## [Dataset excerpts]
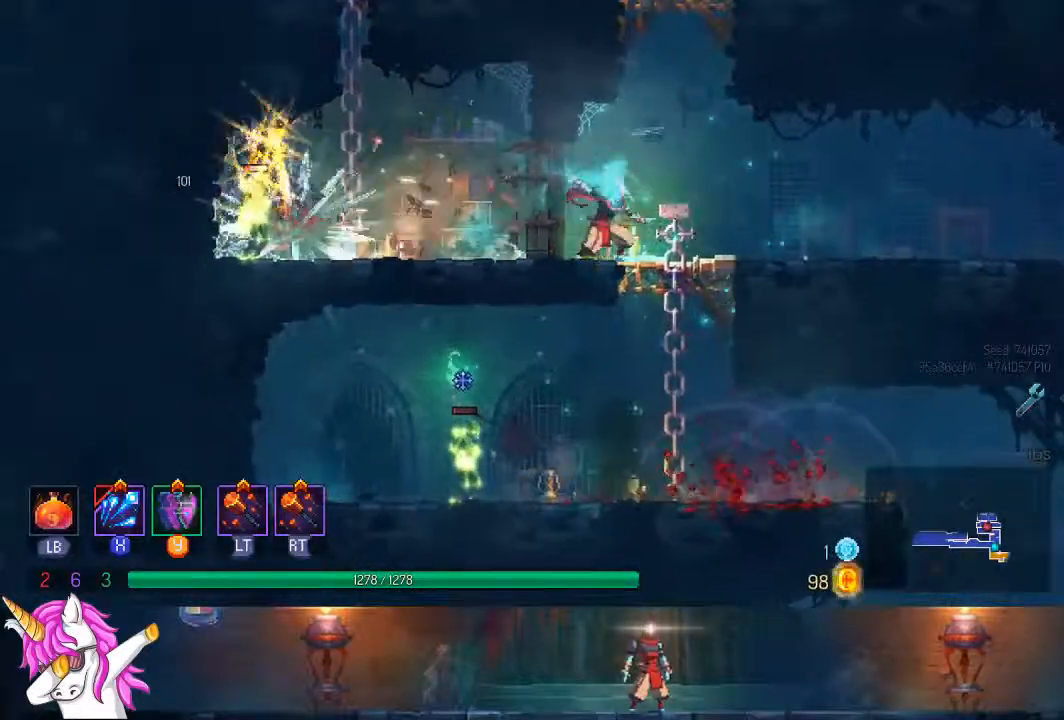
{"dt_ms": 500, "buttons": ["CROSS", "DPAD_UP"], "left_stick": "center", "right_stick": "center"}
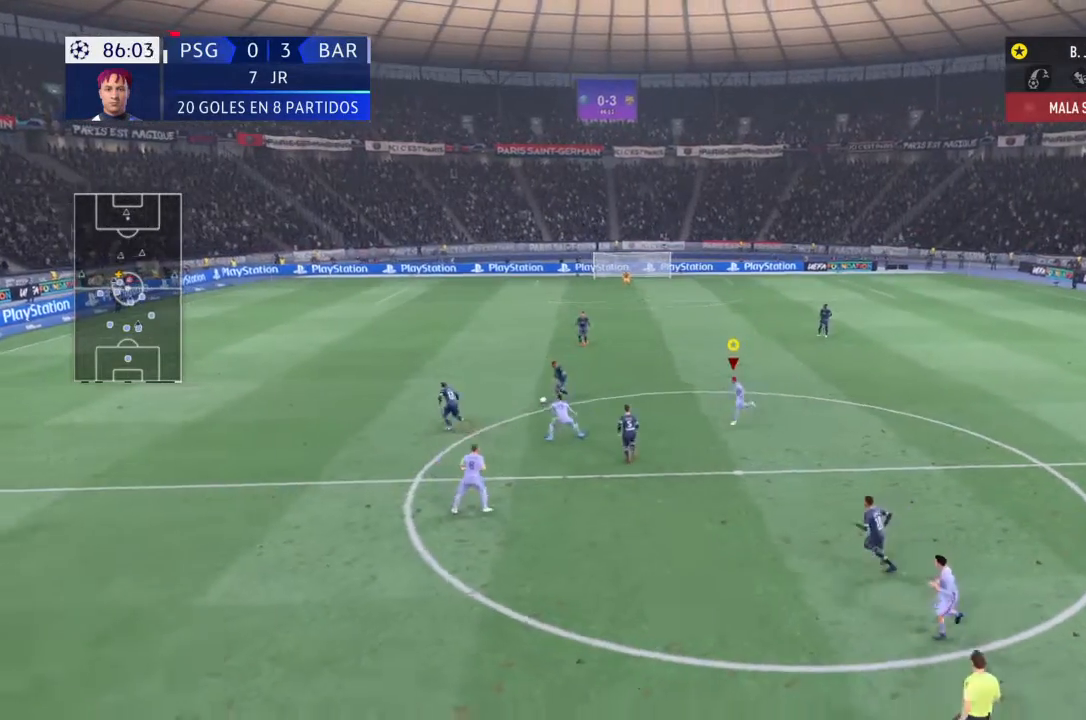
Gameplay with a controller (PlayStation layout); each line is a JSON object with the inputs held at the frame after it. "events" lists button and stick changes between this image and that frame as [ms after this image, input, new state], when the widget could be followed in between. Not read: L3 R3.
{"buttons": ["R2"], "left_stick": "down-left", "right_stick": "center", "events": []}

==

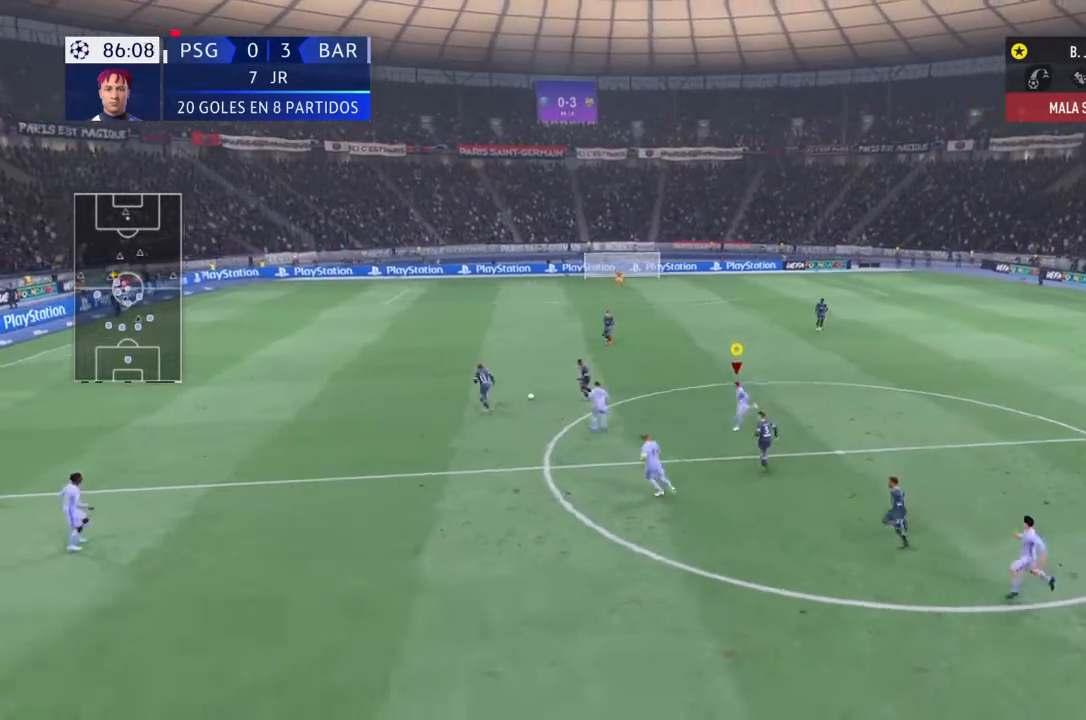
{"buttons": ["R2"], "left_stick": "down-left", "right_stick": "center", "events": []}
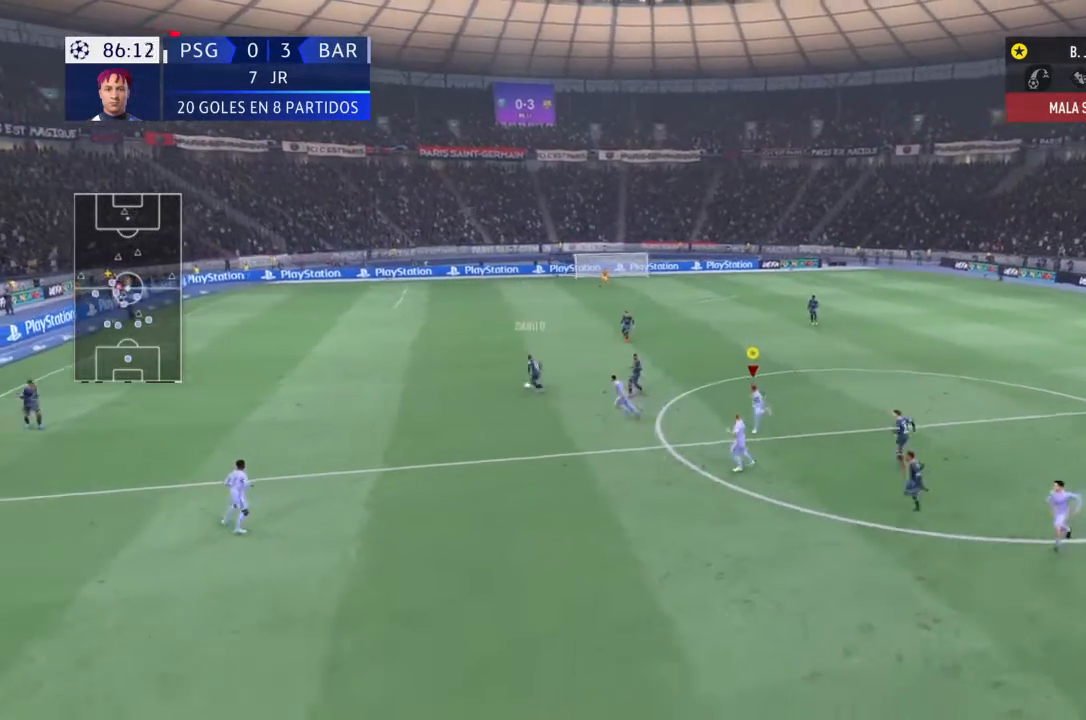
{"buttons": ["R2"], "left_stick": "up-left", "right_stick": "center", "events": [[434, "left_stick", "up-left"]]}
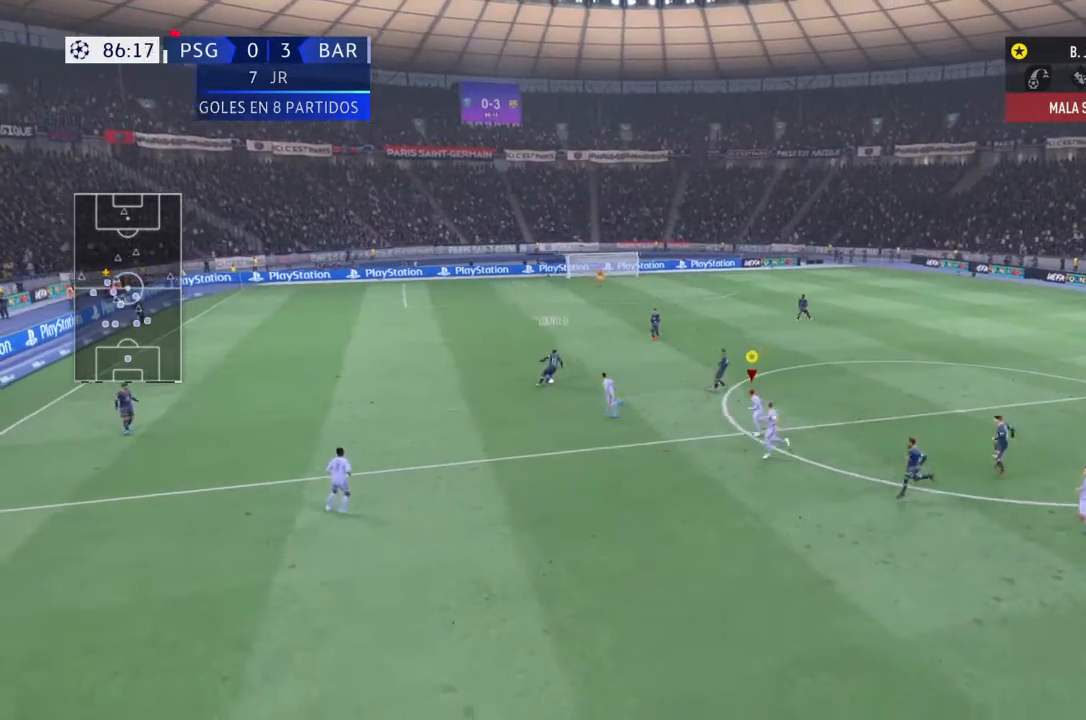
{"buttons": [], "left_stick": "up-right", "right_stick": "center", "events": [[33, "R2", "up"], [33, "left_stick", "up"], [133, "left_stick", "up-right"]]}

## [Activity]
For the string "center", filter the data and copy out each line where it occurs.

## [Exercise solution]
{"dt_ms": 500, "buttons": ["CROSS", "DPAD_UP"], "left_stick": "center", "right_stick": "center"}
{"buttons": ["R2"], "left_stick": "down-left", "right_stick": "center", "events": []}
{"buttons": ["R2"], "left_stick": "down-left", "right_stick": "center", "events": []}
{"buttons": ["R2"], "left_stick": "up-left", "right_stick": "center", "events": [[434, "left_stick", "up-left"]]}
{"buttons": [], "left_stick": "up-right", "right_stick": "center", "events": [[33, "R2", "up"], [33, "left_stick", "up"], [133, "left_stick", "up-right"]]}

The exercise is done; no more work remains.